> What is required:
For the records below, work out the number of lines holding "across" and reply with only that.
Top of Data listing
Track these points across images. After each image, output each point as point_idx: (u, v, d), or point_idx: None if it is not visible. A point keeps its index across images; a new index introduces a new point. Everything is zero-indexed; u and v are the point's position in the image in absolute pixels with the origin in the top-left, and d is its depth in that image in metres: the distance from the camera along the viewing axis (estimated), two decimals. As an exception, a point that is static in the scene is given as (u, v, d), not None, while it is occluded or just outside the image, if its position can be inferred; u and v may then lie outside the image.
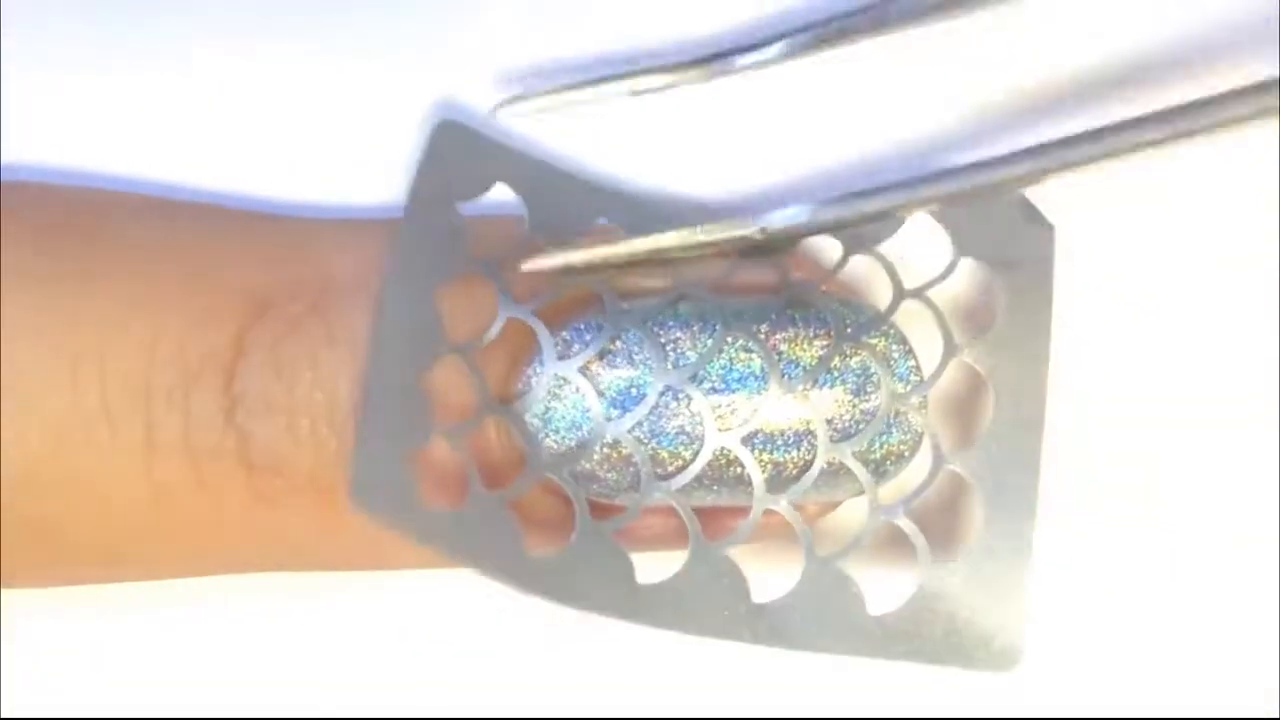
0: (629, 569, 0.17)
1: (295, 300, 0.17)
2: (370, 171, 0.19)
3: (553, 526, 0.17)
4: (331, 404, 0.17)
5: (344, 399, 0.17)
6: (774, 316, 0.17)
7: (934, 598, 0.17)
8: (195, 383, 0.17)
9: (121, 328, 0.17)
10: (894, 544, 0.17)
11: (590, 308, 0.17)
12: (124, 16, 0.19)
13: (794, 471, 0.17)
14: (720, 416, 0.17)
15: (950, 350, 0.17)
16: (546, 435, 0.17)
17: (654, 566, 0.17)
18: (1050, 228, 0.18)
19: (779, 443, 0.17)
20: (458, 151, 0.18)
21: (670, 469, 0.17)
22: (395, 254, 0.17)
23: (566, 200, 0.18)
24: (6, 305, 0.17)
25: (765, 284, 0.18)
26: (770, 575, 0.17)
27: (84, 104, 0.19)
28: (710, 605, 0.17)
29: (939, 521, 0.18)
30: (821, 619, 0.17)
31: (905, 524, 0.17)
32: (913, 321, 0.18)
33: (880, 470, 0.17)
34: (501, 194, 0.18)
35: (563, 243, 0.17)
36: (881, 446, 0.17)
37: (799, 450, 0.17)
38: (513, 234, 0.18)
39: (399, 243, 0.17)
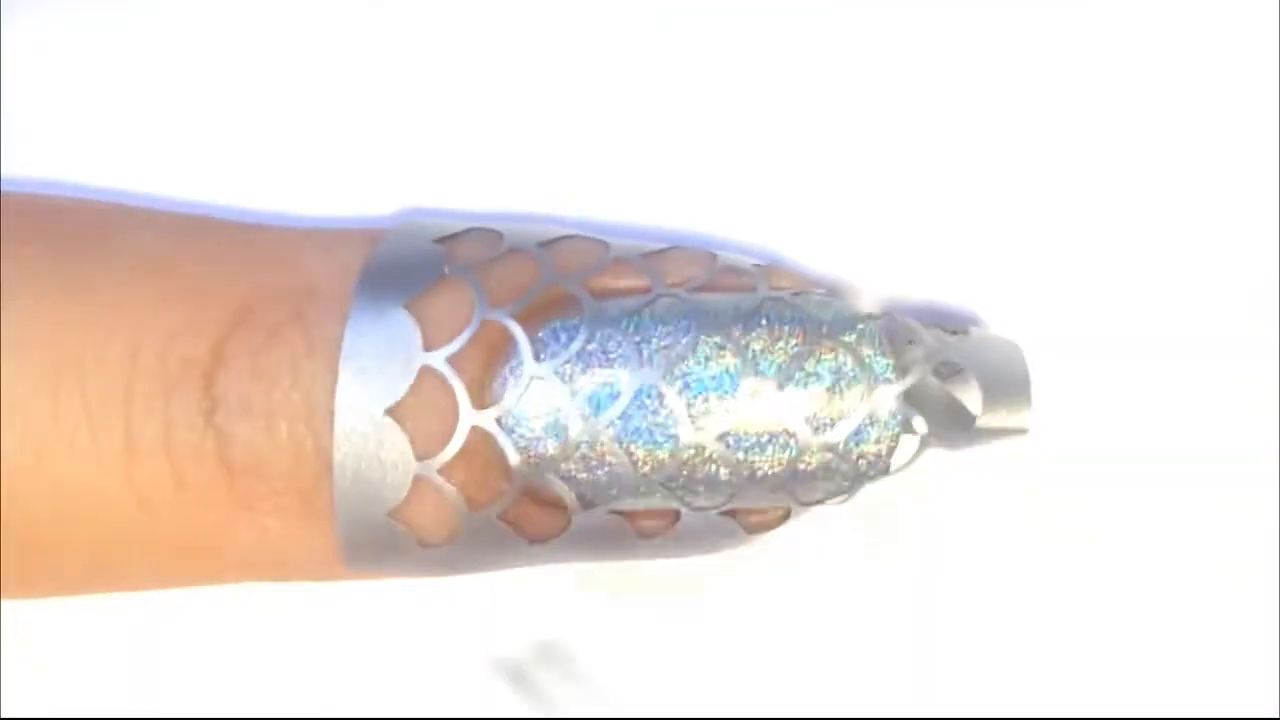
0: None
1: (276, 309, 0.17)
2: (353, 181, 0.19)
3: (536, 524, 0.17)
4: (310, 406, 0.17)
5: (321, 402, 0.17)
6: (748, 316, 0.17)
7: None
8: (175, 389, 0.17)
9: (103, 338, 0.17)
10: None
11: (567, 309, 0.17)
12: (110, 28, 0.19)
13: (768, 471, 0.17)
14: (694, 416, 0.17)
15: (931, 345, 0.17)
16: (523, 437, 0.17)
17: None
18: None
19: (753, 442, 0.17)
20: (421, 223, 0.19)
21: (645, 468, 0.17)
22: (361, 289, 0.17)
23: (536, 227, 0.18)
24: None
25: (744, 288, 0.18)
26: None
27: (67, 115, 0.19)
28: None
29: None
30: None
31: None
32: None
33: (857, 470, 0.17)
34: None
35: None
36: (858, 446, 0.17)
37: (773, 450, 0.17)
38: (488, 241, 0.18)
39: (364, 280, 0.17)
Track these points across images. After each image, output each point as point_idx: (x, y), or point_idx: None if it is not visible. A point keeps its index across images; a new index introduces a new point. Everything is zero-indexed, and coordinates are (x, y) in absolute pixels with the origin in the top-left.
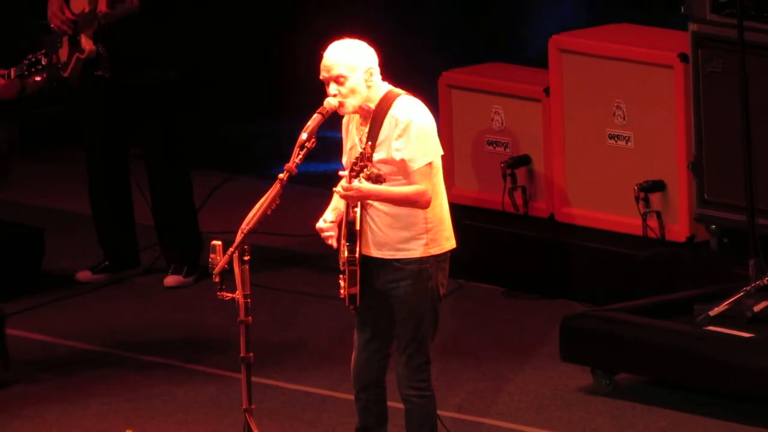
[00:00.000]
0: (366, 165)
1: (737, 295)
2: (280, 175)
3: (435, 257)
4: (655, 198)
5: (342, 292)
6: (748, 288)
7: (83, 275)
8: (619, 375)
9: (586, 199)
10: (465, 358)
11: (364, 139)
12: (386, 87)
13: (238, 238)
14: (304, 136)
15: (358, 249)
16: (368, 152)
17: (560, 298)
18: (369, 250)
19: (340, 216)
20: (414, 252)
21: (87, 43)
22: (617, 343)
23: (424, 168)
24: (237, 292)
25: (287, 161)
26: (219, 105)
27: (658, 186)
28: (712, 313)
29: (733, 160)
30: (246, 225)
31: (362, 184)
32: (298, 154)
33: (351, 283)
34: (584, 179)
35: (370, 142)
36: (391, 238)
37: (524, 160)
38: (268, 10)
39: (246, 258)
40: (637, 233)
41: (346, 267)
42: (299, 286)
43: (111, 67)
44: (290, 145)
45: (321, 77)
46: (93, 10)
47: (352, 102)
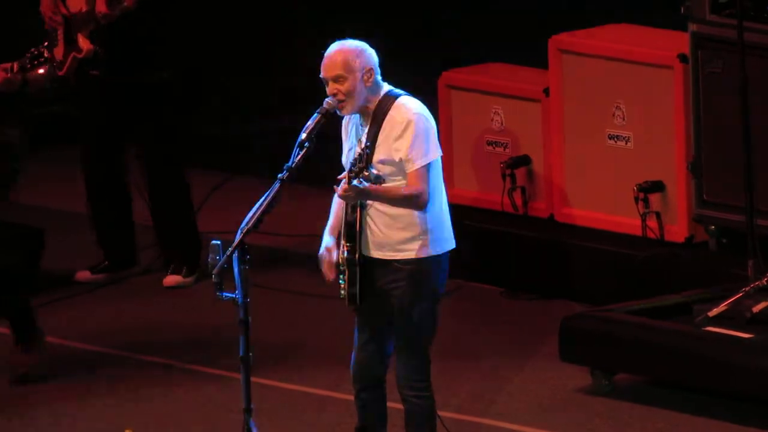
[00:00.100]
0: (365, 165)
1: (736, 296)
2: (280, 175)
3: (434, 258)
4: (655, 198)
5: (342, 292)
6: (747, 288)
7: (82, 275)
8: (618, 375)
9: (586, 199)
10: (464, 359)
11: (364, 139)
12: (386, 87)
13: (238, 238)
14: (303, 135)
15: (357, 249)
16: (367, 153)
17: (559, 299)
18: (369, 250)
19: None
20: (413, 252)
21: (84, 42)
22: (616, 344)
23: (422, 169)
24: (236, 291)
25: (287, 161)
26: (219, 105)
27: (657, 186)
28: (711, 313)
29: (733, 161)
30: (246, 225)
31: (361, 184)
32: (298, 154)
33: (351, 283)
34: (584, 179)
35: (370, 143)
36: (391, 239)
37: (524, 161)
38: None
39: (246, 258)
40: (637, 233)
41: (346, 267)
42: (299, 286)
43: (108, 66)
44: (290, 145)
45: (321, 76)
46: (91, 10)
47: (351, 102)
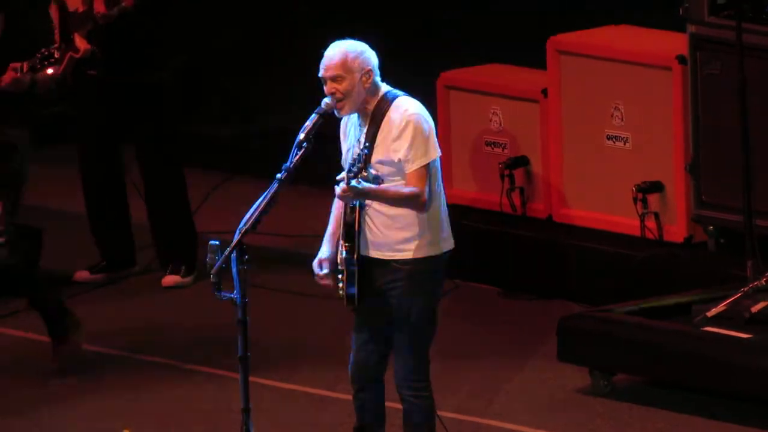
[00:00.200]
0: (364, 166)
1: (735, 296)
2: (279, 176)
3: (433, 258)
4: (653, 199)
5: (341, 292)
6: (745, 289)
7: (81, 275)
8: (616, 375)
9: (584, 199)
10: (463, 359)
11: (362, 140)
12: (385, 87)
13: (236, 238)
14: (301, 136)
15: (356, 249)
16: (366, 153)
17: (558, 299)
18: (367, 250)
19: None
20: (412, 253)
21: (81, 42)
22: (615, 344)
23: (421, 169)
24: (235, 291)
25: (286, 161)
26: (218, 105)
27: (656, 187)
28: (709, 313)
29: (731, 162)
30: (244, 225)
31: (360, 184)
32: (296, 154)
33: (350, 284)
34: (582, 180)
35: (368, 143)
36: (390, 239)
37: (522, 161)
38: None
39: (244, 258)
40: (635, 234)
41: (345, 267)
42: (298, 286)
43: (105, 66)
44: (289, 145)
45: (319, 76)
46: (88, 10)
47: (349, 102)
Bottom of Data listing
> Output below:
2